PARLIAMENTARY DEMOCRACY: PAKISTAN VS INDIA IN 70S
Keywords:
PARLIAMENTARY DEMOCRACY, PAKISTAN VS INDIA, 70SAbstract
This study aims to critically examine the Democratic Political Process in Pakistan and India. The focus is to investigate the decline of the parliamentary democratic system in Pakistan and the role of politicians, ulema, judges, and bureaucrats in the development of parliamentary democracy. An effort is made to understand that Democracy flourished in India, and it failed in Pakistan because of the military, feudal, and religious elements. An analysis has been made between both states’ democratic systems since 1947. The present information has been collected through the use of secondary sources.

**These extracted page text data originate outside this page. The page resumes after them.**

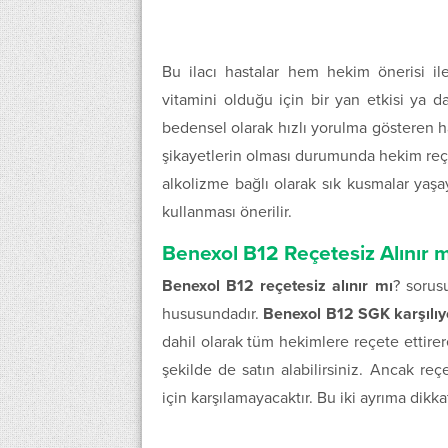
Bu ilacı hastalar hem hekim önerisi ile
vitamini olduğu için bir yan etkisi ya 
bedensel olarak hızlı yorulma gösteren h
şikayetlerin olması durumunda hekim reçet
alkolizme bağlı olarak sık kusmalar yaşa
kullanması önerilir.
Benexol B12 Reçetesiz Alınır m
Benexol B12 reçetesiz alınır mı
? sorusu
hususundadır.
Benexol B12 SGK karşılı
dahil olarak tüm hekimlere reçete ettirer
şekilde de satın alabilirsiniz. Ancak reç
için karşılamayacaktır. Bu iki ayrıma dik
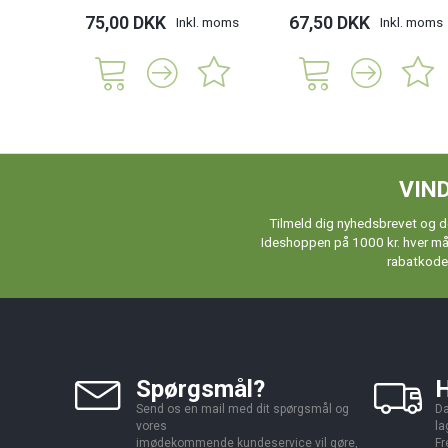
75,00 DKK
67,50 DKK
Inkl. moms
Inkl. moms
VIND
Tilmeld dig nyhedsbrevet og de
Ideshoppen på 1000 kr. hver måne
rabatkoder
Spørgsmål?
H
Send os en mail med dit spørgsmål og
Da
vores
la
imødekommende kundeservice vil gøre,
Fr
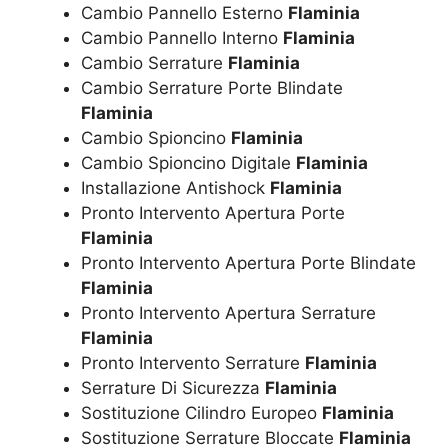
Cambio Pannello Esterno
Flaminia
Cambio Pannello Interno
Flaminia
Cambio Serrature
Flaminia
Cambio Serrature Porte Blindate
Flaminia
Cambio Spioncino
Flaminia
Cambio Spioncino Digitale
Flaminia
Installazione Antishock
Flaminia
Pronto Intervento Apertura Porte
Flaminia
Pronto Intervento Apertura Porte Blindate
Flaminia
Pronto Intervento Apertura Serrature
Flaminia
Pronto Intervento Serrature
Flaminia
Serrature Di Sicurezza
Flaminia
Sostituzione Cilindro Europeo
Flaminia
Sostituzione Serrature Bloccate
Flaminia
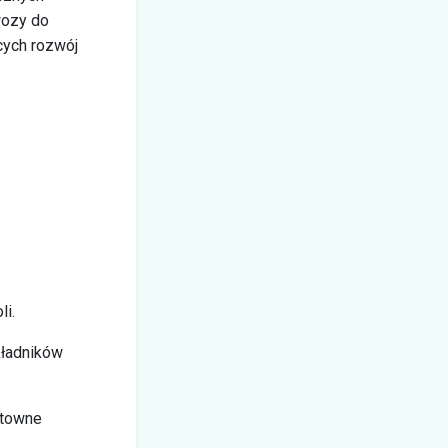
wozy do
cych rozwój
li.
kładników
ktowne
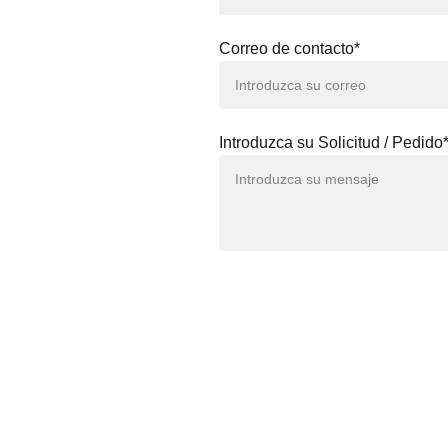
Correo de contacto*
Introduzca su Solicitud / Pedido
BRITES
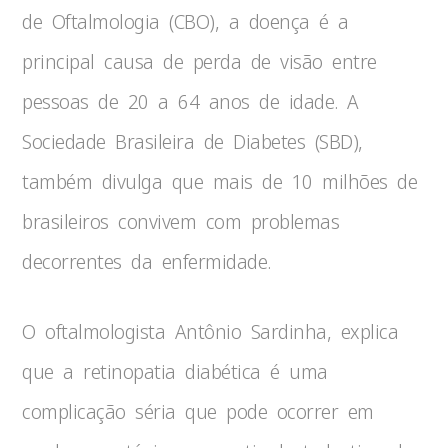
de Oftalmologia (CBO), a doença é a
principal causa de perda de visão entre
pessoas de 20 a 64 anos de idade. A
Sociedade Brasileira de Diabetes (SBD),
também divulga que mais de 10 milhões de
brasileiros convivem com problemas
decorrentes da enfermidade.
O oftalmologista Antônio Sardinha, explica
que a retinopatia diabética é uma
complicação séria que pode ocorrer em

In Pakistan, the political system had become almost an oligarchy under the cover of democracy. Due to selfish and self-interested rulers from 1953 to 1958, various governments changed. Democracy was adjourned between 1958 and 1969 in the Ayub Khan era, 1977-1988, and again in 1998-2008 in the Musharraf regime. Another factor for the collapse of the parliamentary system in Pakistan is its dependence on the military for security against the threats of India. The self- centered leaders, grabbing provincial autonomy and ethnolinguistic issues, restrictions on press and media, and unsatisfactory role of political parties also have weakened the state.

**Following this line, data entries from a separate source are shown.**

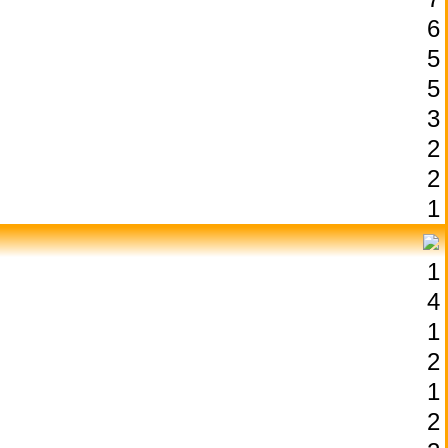
6
5
5
3
2
2
1
1
4
1
2
1
2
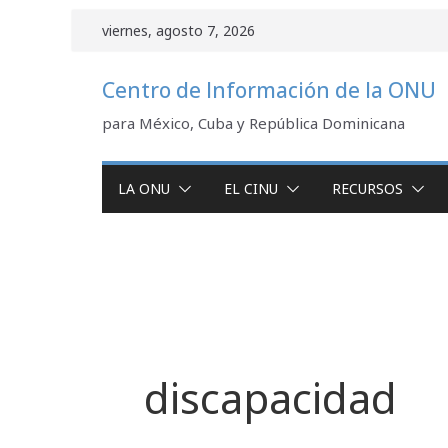
Saltar
viernes, agosto 7, 2026
al
contenido
Centro de Información de la ONU
para México, Cuba y República Dominicana
LA ONU
EL CINU
RECURSOS
discapacidad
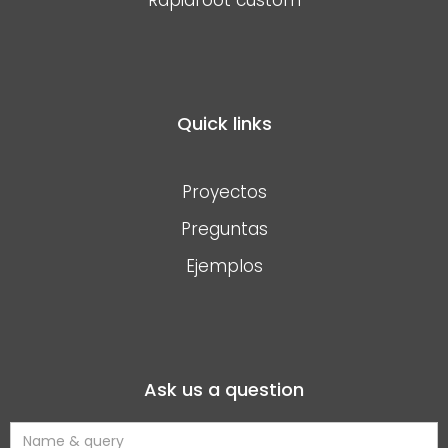
Quick links
Proyectos
Preguntas
Ejemplos
Ask us a question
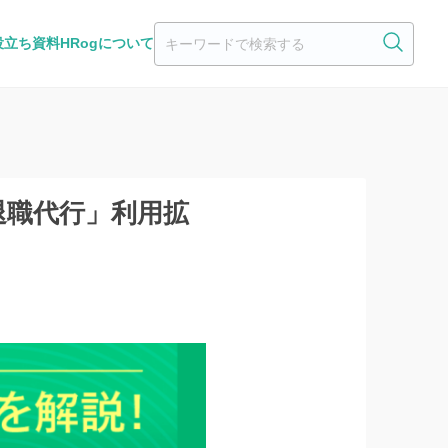
役立ち資料
HRogについて
退職代行」利用拡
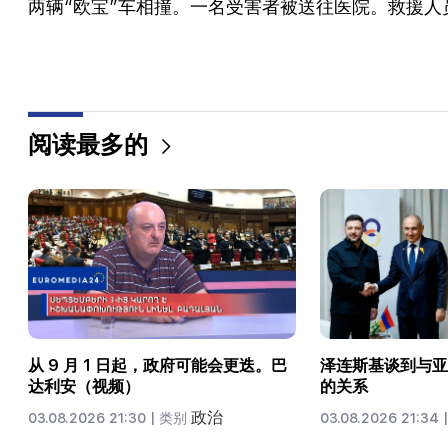
两辆“欧宝”车相撞。一名受害者被送往医院。救援
阅读最多的
从 9 月 1 日起，政府可能会更迭。巴
泽连斯基谈到与亚
达利安（视频）
的关系
政治
03.08.2026 21:30 |
类别
03.08.2026 21:34 |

India’s democracy has never been flawless. Therefore, the difference between India’s and Pakistan’s democracy is of degree rather than a difference in kind. Pakistan was ruled by the army and India by the people. The states that had military authoritarianism broke up first. India had insurgency in many places, but it stayed united because of the democratic negotiations. Indian politicians had become corrupt, and democracy had not flourished as it should have. But Indians identified the progress they had to follow and support democracy. Democracy prospered in India because the leaders who had learned it from Britain exercised it after independence, but it failed in Pakistan because of feudal, military, and religious elements. India remained united despite many internal insurgencies because of democracy, but Pakistan, due to the absence of democracy, disintegrated and had problems.